[Extracted page text data]
====

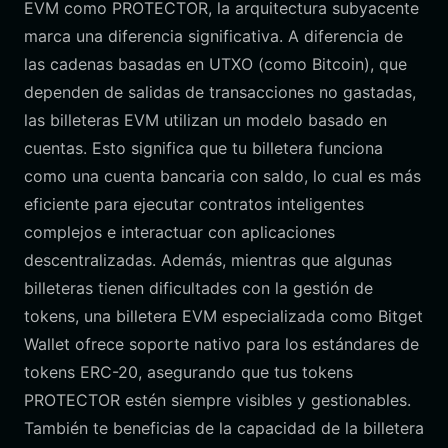
EVM como PROTECTOR, la arquitectura subyacente
marca una diferencia significativa. A diferencia de
las cadenas basadas en UTXO (como Bitcoin), que
dependen de salidas de transacciones no gastadas,
las billeteras EVM utilizan un modelo basado en
cuentas. Esto significa que tu billetera funciona
como una cuenta bancaria con saldo, lo cual es más
eficiente para ejecutar contratos inteligentes
complejos e interactuar con aplicaciones
descentralizadas. Además, mientras que algunas
billeteras tienen dificultades con la gestión de
tokens, una billetera EVM especializada como Bitget
Wallet ofrece soporte nativo para los estándares de
tokens ERC-20, asegurando que tus tokens
PROTECTOR estén siempre visibles y gestionables.
También te beneficias de la capacidad de la billetera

====

**YOUR GOAL**
You need to restate all of the entries above exactly and leave the pictures behind.

**WORKED SOLUTION**
EVM como PROTECTOR, la arquitectura subyacente
marca una diferencia significativa. A diferencia de
las cadenas basadas en UTXO (como Bitcoin), que
dependen de salidas de transacciones no gastadas,
las billeteras EVM utilizan un modelo basado en
cuentas. Esto significa que tu billetera funciona
como una cuenta bancaria con saldo, lo cual es más
eficiente para ejecutar contratos inteligentes
complejos e interactuar con aplicaciones
descentralizadas. Además, mientras que algunas
billeteras tienen dificultades con la gestión de
tokens, una billetera EVM especializada como Bitget
Wallet ofrece soporte nativo para los estándares de
tokens ERC-20, asegurando que tus tokens
PROTECTOR estén siempre visibles y gestionables.
También te beneficias de la capacidad de la billetera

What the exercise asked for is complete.